The previous record — 12.31 million bpd — was notched in 2019 before COVID-19 triggered a cut in production….reports Asian Lite News
US crude production will rise to record highs in 2024 and 2025, but will grow less than it did last year, the U.S. Energy Information Administration said on Tuesday.
In its Short-Term Energy Outlook, EIA projected US crude production will rise by 290,000 million barrels per day to 13.21 million bpd this year and reach 13.44 million bpd in 2025, as well efficiency offsets fewer active drilling rigs.
The previous record — 12.31 million bpd — was notched in 2019 before COVID-19 triggered a cut in production.
The growth in production in 2024 and 2025 is also forecast to be much smaller than the rise of 1.01 million bpd last year.
The EIA outlook was released as investors raise concerns about rising global supply. A Reuters survey on Friday found that oil output by the members of the Organization of the Petroleum Exporting Countries rose in December as increases in Angola, Iraq and Nigeria offset continuing cuts by Saudi Arabia and others in the wider OPEC+ alliance.
Saudi Arabia also cut the February official selling price of its flagship Arab Light crude to Asia to the lowest level in 27 months.
OPEC production will fall by 230,000 bpd to 31.96 million bpd in 2024 before edging up to 32.63 million bpd in 2025, EIA forecast.
Meanwhile, the agency raised its 2024 world oil demand growth forecast by 50,000 bpd from its previous estimate.
US petroleum and other liquid fuels consumption would rise by 200,000 bpd to 20.4 million bpd in 2024, it added.
The report also said US energy-related carbon dioxide emissions are expected to remain unchanged in 2024.
Carbon dioxide emissions will then decline by 1.6 percent in 2025, the EIA predicted.

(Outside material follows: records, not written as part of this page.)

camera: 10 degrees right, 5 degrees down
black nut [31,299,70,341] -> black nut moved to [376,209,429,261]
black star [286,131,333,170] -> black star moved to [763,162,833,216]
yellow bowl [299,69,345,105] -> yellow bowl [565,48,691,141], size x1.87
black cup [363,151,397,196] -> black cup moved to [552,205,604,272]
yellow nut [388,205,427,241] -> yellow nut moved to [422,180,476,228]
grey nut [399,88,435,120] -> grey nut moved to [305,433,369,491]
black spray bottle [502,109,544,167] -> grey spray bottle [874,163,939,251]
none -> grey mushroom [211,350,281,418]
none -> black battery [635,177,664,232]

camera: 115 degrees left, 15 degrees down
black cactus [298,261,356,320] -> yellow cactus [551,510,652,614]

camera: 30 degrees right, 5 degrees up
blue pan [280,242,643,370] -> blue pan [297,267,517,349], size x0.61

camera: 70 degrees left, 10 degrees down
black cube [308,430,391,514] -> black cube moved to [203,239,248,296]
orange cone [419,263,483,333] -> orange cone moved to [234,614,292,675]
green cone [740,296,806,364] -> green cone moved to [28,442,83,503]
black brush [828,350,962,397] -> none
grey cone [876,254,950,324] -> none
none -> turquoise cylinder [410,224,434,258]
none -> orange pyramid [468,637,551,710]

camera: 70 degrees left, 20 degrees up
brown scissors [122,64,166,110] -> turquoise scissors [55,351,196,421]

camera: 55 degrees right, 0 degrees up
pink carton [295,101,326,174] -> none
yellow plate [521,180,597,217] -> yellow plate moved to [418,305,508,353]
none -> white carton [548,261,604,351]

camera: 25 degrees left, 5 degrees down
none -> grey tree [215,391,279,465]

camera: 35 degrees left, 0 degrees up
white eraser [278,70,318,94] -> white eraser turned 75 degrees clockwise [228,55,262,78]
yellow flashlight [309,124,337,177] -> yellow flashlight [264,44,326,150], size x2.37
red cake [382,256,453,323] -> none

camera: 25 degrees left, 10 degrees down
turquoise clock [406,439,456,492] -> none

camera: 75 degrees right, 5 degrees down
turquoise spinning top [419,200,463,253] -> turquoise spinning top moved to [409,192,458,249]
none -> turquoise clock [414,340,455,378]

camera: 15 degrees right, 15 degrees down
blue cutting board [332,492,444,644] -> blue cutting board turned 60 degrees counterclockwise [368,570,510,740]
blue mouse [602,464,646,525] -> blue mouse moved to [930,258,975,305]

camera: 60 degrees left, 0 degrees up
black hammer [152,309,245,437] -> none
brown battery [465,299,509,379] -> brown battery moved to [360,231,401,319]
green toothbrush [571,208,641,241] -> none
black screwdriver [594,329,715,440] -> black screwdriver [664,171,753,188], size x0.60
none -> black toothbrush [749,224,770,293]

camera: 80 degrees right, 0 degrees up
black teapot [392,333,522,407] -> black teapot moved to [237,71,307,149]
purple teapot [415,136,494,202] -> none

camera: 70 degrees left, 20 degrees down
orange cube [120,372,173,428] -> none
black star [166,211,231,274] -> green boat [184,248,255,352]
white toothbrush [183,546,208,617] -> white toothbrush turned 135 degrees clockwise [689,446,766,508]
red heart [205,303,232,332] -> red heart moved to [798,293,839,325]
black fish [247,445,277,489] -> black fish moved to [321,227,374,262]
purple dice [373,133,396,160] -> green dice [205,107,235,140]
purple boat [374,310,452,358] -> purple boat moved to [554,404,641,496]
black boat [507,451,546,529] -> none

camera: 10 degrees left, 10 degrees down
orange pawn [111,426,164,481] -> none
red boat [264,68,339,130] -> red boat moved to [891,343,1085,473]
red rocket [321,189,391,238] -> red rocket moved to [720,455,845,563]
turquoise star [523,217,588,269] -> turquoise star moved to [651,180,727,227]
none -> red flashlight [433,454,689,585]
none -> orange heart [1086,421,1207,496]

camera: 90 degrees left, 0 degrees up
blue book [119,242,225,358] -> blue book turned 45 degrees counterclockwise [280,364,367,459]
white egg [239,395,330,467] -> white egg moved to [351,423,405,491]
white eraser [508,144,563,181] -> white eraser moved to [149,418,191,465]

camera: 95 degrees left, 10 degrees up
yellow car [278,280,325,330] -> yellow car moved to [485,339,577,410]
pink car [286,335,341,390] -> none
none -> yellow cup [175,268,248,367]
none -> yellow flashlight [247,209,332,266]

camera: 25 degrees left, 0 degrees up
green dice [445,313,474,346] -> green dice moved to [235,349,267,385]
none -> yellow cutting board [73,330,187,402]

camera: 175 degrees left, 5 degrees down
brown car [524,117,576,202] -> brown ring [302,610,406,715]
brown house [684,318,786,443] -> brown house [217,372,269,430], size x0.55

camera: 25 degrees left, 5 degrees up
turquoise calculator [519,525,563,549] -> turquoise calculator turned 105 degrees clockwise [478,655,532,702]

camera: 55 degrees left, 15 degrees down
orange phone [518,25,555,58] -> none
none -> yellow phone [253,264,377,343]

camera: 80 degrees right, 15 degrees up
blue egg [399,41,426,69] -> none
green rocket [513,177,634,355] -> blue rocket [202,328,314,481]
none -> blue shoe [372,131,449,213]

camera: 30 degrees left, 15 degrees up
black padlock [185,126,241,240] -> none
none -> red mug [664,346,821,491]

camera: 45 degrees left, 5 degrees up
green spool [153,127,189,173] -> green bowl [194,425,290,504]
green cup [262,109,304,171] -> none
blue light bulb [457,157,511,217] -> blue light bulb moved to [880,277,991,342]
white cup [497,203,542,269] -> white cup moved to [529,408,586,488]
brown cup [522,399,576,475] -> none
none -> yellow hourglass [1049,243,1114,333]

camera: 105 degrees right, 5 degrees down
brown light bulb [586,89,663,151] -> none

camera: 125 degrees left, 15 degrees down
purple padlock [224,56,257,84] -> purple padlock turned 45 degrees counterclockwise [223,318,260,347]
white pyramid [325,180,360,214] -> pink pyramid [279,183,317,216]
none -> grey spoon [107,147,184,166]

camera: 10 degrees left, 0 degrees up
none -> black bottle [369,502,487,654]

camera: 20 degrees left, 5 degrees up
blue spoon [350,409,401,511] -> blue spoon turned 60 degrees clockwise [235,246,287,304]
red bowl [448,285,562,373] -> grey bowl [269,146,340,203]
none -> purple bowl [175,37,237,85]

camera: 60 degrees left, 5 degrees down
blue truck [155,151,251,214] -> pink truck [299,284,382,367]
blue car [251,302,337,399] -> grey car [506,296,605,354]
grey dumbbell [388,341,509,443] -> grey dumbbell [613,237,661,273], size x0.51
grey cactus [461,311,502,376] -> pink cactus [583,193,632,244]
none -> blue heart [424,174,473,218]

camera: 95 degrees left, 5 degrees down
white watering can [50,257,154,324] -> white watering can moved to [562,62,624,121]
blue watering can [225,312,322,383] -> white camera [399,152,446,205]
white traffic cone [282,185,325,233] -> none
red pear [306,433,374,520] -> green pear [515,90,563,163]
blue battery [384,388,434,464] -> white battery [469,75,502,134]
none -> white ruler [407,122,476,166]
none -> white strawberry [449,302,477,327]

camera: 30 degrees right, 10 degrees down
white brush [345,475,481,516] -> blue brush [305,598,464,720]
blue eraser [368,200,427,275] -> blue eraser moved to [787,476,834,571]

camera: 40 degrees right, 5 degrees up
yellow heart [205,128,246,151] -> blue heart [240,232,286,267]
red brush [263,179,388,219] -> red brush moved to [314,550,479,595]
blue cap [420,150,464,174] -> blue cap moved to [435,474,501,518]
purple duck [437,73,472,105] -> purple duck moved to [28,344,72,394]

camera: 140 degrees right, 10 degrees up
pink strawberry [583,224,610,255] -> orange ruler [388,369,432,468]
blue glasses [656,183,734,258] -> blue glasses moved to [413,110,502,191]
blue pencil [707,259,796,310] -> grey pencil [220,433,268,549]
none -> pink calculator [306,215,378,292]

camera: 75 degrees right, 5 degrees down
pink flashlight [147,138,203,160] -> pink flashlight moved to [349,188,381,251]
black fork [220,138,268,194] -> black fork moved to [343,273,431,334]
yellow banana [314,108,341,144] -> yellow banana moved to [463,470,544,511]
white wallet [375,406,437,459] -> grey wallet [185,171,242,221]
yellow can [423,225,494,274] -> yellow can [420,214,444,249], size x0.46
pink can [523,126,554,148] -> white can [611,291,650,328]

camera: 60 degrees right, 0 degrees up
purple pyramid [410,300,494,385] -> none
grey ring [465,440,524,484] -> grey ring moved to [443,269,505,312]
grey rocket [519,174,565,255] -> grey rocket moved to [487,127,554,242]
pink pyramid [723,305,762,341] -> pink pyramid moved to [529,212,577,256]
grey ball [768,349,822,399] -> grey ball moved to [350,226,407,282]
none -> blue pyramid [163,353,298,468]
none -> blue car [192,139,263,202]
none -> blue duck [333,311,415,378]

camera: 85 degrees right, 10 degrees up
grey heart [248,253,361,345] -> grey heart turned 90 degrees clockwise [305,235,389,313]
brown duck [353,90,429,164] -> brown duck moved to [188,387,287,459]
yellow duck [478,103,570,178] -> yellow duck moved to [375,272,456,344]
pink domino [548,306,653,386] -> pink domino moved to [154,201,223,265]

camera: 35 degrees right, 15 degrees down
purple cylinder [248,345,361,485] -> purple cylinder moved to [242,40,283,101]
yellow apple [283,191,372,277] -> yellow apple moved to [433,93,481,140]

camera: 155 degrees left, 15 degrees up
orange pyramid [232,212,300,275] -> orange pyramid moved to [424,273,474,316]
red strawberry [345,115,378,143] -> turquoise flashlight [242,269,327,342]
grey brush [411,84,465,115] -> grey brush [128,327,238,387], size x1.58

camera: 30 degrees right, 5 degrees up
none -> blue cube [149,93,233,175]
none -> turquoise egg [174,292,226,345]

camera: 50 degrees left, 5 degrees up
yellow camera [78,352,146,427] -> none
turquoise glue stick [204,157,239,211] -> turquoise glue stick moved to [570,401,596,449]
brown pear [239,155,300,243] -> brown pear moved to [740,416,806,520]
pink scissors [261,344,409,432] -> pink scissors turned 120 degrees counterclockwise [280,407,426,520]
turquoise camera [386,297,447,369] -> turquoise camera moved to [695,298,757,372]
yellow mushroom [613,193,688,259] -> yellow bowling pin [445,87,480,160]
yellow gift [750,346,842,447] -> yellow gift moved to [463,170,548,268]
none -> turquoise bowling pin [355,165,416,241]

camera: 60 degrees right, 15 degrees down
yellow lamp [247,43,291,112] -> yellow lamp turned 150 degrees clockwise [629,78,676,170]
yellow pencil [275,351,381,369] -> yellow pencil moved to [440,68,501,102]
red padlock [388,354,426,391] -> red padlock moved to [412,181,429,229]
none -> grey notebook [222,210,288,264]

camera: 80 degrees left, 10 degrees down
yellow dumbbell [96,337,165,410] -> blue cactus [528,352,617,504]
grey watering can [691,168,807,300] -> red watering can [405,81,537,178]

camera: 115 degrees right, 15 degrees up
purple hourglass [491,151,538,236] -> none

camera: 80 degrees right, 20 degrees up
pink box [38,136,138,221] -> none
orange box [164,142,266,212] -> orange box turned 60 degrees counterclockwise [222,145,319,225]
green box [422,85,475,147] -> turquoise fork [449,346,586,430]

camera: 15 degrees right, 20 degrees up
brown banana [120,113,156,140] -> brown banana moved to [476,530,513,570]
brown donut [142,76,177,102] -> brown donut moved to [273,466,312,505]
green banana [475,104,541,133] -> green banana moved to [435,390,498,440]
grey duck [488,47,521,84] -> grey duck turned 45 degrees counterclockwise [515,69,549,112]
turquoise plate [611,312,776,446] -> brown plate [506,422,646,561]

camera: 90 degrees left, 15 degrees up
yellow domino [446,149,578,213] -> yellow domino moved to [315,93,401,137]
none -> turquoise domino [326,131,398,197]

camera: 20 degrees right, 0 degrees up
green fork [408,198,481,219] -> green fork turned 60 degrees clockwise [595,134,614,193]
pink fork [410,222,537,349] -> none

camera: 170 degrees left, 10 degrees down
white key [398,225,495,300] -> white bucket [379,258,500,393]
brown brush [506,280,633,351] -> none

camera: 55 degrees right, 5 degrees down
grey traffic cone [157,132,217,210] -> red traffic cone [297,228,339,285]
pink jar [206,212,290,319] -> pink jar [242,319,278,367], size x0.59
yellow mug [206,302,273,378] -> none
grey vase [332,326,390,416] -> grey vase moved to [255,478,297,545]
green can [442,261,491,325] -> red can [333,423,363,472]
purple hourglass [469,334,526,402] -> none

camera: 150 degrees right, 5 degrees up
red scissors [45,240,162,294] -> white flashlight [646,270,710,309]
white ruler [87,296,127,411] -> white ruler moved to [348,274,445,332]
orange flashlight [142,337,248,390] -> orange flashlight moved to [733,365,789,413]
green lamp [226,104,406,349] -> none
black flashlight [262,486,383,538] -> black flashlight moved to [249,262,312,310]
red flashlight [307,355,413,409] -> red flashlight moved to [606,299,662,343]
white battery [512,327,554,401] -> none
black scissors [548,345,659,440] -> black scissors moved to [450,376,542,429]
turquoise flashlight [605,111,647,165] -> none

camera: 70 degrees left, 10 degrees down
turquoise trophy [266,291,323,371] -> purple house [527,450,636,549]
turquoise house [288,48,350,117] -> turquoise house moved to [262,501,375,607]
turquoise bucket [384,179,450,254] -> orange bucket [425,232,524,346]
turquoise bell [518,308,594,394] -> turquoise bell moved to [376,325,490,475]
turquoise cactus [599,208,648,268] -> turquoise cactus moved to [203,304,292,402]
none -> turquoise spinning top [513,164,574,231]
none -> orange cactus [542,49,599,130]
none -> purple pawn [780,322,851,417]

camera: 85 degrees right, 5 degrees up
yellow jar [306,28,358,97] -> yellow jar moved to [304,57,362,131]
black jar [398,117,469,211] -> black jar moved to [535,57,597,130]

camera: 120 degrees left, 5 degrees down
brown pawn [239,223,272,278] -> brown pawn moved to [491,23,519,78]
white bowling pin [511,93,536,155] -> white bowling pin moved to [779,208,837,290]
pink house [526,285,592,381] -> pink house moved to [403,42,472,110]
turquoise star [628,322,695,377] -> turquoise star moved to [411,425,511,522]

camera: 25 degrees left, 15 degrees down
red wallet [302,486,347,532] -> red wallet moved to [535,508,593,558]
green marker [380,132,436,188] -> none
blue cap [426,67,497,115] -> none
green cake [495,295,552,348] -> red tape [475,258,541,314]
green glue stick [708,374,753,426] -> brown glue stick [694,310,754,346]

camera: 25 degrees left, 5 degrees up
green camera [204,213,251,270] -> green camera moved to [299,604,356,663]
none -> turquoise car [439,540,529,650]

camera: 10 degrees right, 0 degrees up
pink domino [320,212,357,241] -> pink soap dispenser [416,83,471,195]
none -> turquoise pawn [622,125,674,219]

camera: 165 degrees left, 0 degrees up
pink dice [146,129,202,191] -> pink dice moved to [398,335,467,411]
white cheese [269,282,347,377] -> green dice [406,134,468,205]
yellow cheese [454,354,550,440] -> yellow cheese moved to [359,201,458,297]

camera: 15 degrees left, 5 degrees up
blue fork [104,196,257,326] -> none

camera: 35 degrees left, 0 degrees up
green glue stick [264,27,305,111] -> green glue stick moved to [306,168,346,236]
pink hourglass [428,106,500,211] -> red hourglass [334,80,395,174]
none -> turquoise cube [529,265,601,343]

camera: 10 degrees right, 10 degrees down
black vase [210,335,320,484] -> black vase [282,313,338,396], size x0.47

Worries of rising supply and weak demand for light crude also pushed Saudi Arabia to cut the February official selling price (OSP) of its flagship Arab Light crude to Asia to the lowest level in 27 months.
While US production is set to climb to new records in 2024 and 2025 due to well efficiencies, the growth is set to slow from the 1 million bpd growth in 2023 due to lower drilling activity.
Prices for global benchmark Brent crude is expected to average $82 per barrel in 2024 and $79 in 2025, close to the 2023 average of $82, EIA said.
“Although we expect OPEC+ to restrict production to prevent prices from falling, we still anticipate global production to exceed consumption by mid-2025 and therefore for petroleum inventories to increase,” the agency wrote in its report.
EIA cautioned that heightened tensions in the Middle East and attacks on ships in the Red Sea could disrupt trade flows and push up prices.
Oil prices climbed over 2% on Tuesday as the Middle East crisis and a Libyan supply outage pared the previous day’s heavy losses. Brent crude futures were trading around $77.91 a barrel, while U.S. West Texas Intermediate futures were trading at $72.72 a barrel.
On the demand side, the agency expects growth in global liquid fuels consumption to be 1.4 million bpd in 2024 and 1.2 million in 2025, lower than the 1.9 million bpd growth in 2023 due to a weaker Chinese economy, increasing vehicle fleet efficiency, and an end to pandemic recovery-related growth in 2023.